*Questions to answer*.
[A] According to the lithocholic acid article, bacterial action in the colon produces lithocholic acid from which compound?
[B] Repeat the lithocholic acid article word for word, beginning at the words "LCA binds with" and stopping after "nematodes, and mice.".

*Document passage*.
*** Begin section ***

Lithocholic acid
- Names: IUPAC name 3α-Hydroxy-5β-cholan-24-oic acid

Identifiers
- CAS Number: 434-13-9;
- 3D model (JSmol): Interactive image;
- Beilstein Reference: 3217757
- ChEBI: CHEBI:16325;
- ChEMBL: ChEMBL1478;
- ChemSpider: 9519;
- ECHA InfoCard: 100.006.455
- EC Number: 207-099-1;
- IUPHAR/BPS: 611;
- KEGG: C03990;
- PubChem CID: 9903;
- RTECS number: FZ2275000;
- UNII: 5QU0I8393U;
- CompTox Dashboard (EPA): DTXSID6020779 ;

Properties
- Chemical formula: C_{24}H_{40}O_{3}
- Molar mass: 376.581 g·mol^{−1}
- Melting point: 183 to 188 °C (361 to 370 °F; 456 to 461 K)

= Lithocholic acid =

Lithocholic acid, also known as 3α-hydroxy-5β-cholan-24-oic acid or LCA, is a bile acid that acts as a detergent to solubilize fats for absorption. Bacterial action in the colon produces LCA from chenodeoxycholic acid by reduction of the hydroxyl functional group at carbon-7 in the "B" ring of the steroid framework.

It has been implicated in human and experimental animal carcinogenesis.

Dietary fiber can bind to lithocholic acid and aid in its excretion in stool; as such, fiber can protect against colon cancer.

LCA (and LCA acetate and LCA propionate) can activate the vitamin D receptor without raising calcium levels as much as vitamin D itself.

LCA binds with 20 μM affinity to the human membrane enzyme NAPE-PLD, enhancing dimer assembly and enabling catalysis. NAPE-PLD catalyzes the release of anandamide and other N-acylethanolamines (NAE) from the membrane precursor N-acylphosphatidylethanolamine (NAPE). NAPE-PLD facilitates crosstalk between bile acid signals and lipid amide signals.

LCA has been reported to have anti-aging effects in fruit flies, nematodes, and mice.

*** End section ***

*Study material*.
*** Begin section ***

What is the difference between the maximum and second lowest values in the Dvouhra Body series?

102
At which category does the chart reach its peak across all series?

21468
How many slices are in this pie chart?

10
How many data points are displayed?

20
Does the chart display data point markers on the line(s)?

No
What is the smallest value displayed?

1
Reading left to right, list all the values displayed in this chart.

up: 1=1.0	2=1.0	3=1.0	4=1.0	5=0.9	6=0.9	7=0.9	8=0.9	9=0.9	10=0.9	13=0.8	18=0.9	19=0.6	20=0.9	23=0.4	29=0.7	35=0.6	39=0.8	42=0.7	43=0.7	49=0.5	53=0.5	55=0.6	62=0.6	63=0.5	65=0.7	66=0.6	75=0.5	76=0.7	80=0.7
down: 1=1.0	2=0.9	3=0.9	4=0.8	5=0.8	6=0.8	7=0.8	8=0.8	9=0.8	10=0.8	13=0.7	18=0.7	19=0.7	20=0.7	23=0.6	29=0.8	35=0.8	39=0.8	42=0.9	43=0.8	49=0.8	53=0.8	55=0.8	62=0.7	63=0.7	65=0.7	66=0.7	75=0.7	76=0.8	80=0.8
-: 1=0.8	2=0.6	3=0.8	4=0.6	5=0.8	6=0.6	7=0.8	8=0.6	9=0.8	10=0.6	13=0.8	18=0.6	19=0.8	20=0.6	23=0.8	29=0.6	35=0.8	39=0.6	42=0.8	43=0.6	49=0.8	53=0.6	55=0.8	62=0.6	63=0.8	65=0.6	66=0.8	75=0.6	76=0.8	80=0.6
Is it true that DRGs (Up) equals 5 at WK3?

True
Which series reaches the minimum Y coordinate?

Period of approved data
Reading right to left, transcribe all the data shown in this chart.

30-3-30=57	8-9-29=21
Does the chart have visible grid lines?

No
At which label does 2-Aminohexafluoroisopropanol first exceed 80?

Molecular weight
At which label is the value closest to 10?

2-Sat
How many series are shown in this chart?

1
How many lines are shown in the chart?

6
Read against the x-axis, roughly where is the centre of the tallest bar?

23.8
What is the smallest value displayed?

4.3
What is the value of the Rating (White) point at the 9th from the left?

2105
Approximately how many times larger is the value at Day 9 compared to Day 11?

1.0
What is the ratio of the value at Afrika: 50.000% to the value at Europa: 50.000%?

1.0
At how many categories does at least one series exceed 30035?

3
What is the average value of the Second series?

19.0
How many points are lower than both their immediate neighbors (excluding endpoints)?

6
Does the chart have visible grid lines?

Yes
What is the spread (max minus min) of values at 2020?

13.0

*** End section ***

*Answers to the problems*.
[A] Chenodeoxycholic acid.

[B]
LCA binds with 20 μM affinity to the human membrane enzyme NAPE-PLD, enhancing dimer assembly and enabling catalysis. NAPE-PLD catalyzes the release of anandamide and other N-acylethanolamines (NAE) from the membrane precursor N-acylphosphatidylethanolamine (NAPE). NAPE-PLD facilitates crosstalk between bile acid signals and lipid amide signals.

LCA has been reported to have anti-aging effects in fruit flies, nematodes, and mice.